Task requirements:
a) Using the Postgres analytics discussion, decide whether each statement agrees with it: (i) pg_quack was released publicly on February 2nd; (ii) the YC startup project switched from Postgres to duckdb+sqlite; (iii) ParadeDB is offered as open source. For each one, answer yes or no and quote the words from the discussion that settle it.
b) Continue the Postgres analytics discussion from its last sentence.
*** Passage Section Begins ***
We recently submitted our (Crunchy Bridge for Analytics-at most broad level based on same idea) benchmark for clickbench by clickhouse (https://benchmark.clickhouse.com/) which puts us at #6 overall amongst managed service providers and gives a real viable option for Postgres as an analytics database (at least per clickbench). Also of note there are a number of other Postgres variations such as ParadeDB that are definitely not 1000x slower than Clickhouse or DuckDB.




Hey Craig, for the public record- pg_duckdb was not inspired by the team at Crunchy Data. Our early mvp version, "pg_quack" was made public (apache 2.0) on February 2nd. About 2 months later, Crunchy's analytics product shipped on April 30th. If you were working on it around a similar time it was a coincidence. Let's call it great minds think alike.


Craig fan here, agree it's zeitgeist and I'm loving the PG ecosystem


I just did a project for a YC startup and we reverted to postgres from duckdb+sqlite for concerns enterprises might not see the local file combo as mature / professional.

Really excited about the idea of being able to have everything under the postgres umbrella even with sacrifices.

From the engineering side I have nothing but good things to say about duckdb.

I opened up the database to the frontend (it's an internal reporting tool not unlike grafana and I filtered queries through an allowlist) and it was pure delight to have the metrics queries right next to the graph. Very rapid iterations.


As Craig said, Crunchy has a very enterprise mature offering for analytics in Postgres and are very much leading the charge here. ParadeDB is built in a similar way, also ranking high on ClickBench, and is available in the open-source as well.
*** Passage Section Ends ***
*** Available data Section Begins ***
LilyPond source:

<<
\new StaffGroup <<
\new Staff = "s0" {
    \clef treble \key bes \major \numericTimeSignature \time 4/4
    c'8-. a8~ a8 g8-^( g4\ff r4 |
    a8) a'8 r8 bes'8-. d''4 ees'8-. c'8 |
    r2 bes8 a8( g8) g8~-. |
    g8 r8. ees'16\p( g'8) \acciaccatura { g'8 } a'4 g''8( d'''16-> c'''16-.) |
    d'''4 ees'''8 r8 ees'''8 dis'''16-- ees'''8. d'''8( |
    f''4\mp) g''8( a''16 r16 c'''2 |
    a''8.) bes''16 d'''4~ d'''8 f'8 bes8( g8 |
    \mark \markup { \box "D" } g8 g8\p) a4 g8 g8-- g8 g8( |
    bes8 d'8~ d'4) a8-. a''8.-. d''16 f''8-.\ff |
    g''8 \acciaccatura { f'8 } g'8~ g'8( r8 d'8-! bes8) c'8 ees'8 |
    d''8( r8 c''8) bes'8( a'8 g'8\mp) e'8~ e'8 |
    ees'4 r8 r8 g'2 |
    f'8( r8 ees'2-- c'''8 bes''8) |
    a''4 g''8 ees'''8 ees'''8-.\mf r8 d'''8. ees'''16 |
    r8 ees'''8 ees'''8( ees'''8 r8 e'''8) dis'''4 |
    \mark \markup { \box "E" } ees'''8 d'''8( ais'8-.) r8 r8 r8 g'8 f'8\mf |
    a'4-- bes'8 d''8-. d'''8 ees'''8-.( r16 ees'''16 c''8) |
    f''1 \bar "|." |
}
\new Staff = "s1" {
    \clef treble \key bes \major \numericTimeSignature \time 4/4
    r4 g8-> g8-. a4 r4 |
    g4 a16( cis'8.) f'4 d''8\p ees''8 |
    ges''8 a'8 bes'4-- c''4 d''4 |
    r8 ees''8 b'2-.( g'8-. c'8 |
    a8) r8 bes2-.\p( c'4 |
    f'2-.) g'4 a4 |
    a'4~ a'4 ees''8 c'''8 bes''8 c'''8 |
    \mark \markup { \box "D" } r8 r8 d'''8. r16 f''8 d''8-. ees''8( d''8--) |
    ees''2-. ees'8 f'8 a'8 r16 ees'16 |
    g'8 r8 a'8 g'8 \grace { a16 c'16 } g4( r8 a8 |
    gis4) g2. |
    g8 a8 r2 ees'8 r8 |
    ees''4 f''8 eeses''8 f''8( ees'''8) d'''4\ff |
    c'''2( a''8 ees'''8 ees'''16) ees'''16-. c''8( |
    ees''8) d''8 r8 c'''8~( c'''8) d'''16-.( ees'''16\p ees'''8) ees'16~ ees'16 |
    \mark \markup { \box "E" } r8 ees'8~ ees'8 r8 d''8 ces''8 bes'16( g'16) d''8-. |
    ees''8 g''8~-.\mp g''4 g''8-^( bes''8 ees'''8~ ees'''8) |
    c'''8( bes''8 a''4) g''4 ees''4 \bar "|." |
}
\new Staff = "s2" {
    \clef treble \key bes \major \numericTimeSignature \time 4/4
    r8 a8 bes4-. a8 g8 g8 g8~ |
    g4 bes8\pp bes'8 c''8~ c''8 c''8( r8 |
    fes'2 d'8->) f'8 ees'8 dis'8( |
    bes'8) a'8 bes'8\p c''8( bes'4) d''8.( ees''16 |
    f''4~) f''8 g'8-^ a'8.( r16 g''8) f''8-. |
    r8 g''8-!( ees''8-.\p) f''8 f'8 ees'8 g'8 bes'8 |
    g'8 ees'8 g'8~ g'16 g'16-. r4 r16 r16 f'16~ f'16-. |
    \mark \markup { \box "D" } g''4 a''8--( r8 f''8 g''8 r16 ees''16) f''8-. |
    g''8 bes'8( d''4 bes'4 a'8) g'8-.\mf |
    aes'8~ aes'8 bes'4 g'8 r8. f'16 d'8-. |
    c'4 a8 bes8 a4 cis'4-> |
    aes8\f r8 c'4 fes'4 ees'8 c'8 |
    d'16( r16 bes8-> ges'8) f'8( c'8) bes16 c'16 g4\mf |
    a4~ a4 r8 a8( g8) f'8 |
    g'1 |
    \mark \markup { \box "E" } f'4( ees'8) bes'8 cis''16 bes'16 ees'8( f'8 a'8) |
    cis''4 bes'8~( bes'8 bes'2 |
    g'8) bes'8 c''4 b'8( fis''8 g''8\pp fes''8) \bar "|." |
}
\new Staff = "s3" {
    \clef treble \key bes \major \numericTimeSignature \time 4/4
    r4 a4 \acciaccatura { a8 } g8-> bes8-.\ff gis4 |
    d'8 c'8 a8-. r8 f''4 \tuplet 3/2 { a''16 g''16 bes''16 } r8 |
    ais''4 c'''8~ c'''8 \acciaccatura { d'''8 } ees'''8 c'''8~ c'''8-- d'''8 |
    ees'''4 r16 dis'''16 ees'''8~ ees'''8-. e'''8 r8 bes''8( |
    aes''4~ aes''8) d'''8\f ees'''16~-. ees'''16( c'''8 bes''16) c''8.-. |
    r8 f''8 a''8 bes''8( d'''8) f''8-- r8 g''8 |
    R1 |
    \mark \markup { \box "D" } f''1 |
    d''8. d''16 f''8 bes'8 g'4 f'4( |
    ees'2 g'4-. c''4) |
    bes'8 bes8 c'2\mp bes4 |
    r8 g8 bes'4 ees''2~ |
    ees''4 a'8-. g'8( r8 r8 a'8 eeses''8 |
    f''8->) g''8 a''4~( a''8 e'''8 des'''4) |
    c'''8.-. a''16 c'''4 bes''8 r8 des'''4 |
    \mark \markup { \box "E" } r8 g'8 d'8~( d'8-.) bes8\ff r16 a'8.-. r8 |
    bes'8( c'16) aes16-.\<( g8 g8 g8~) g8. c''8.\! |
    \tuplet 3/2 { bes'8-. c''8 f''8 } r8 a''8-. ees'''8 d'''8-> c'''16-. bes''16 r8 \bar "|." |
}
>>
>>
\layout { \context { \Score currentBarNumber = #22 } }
*** Available data Section Ends ***
Responses by task:
a)
(i) Yes: "Our early mvp version, "pg_quack" was made public (apache 2.0) on February 2nd."
(ii) No: "we reverted to postgres from duckdb+sqlite for concerns enterprises might not see the local file combo as mature / professional."
(iii) Yes: "and is available in the open-source as well."

b)
I'm hopeful the pg_duckdb project will mature enough to be a stable foundation for ParadeDB and others, but that appears to be a matter of MotherDuck and how much they're willing to push this forward.


Paradedb choose GPL. So i could see pg_duckdb accelerating past them. But then you never know each of them can change the license at any time


ParadeDB itself is AGPL, yes. Our core offering is pg_search, which offers Elasticsearch inside Postgres. What we build will be AGPL, and if pg_duckdb moves forward we will be happy to rebuild our analytics offering on top of it.


Hey Phil, the blogpost says pg_duckdb is being taken forward by duckdb labs, hydra, motherduck, neon, and microsoft azure. We're fully invested in developing pg_duckdb and I'm happy to work collaboratively- do you have something valuable to add to pg_duckdb?


There is a lot missing from it, as you know. We'd be happy to be part of the project if we get commit access/even partnership :)


Are you guys planning to opensource your work at crunchy?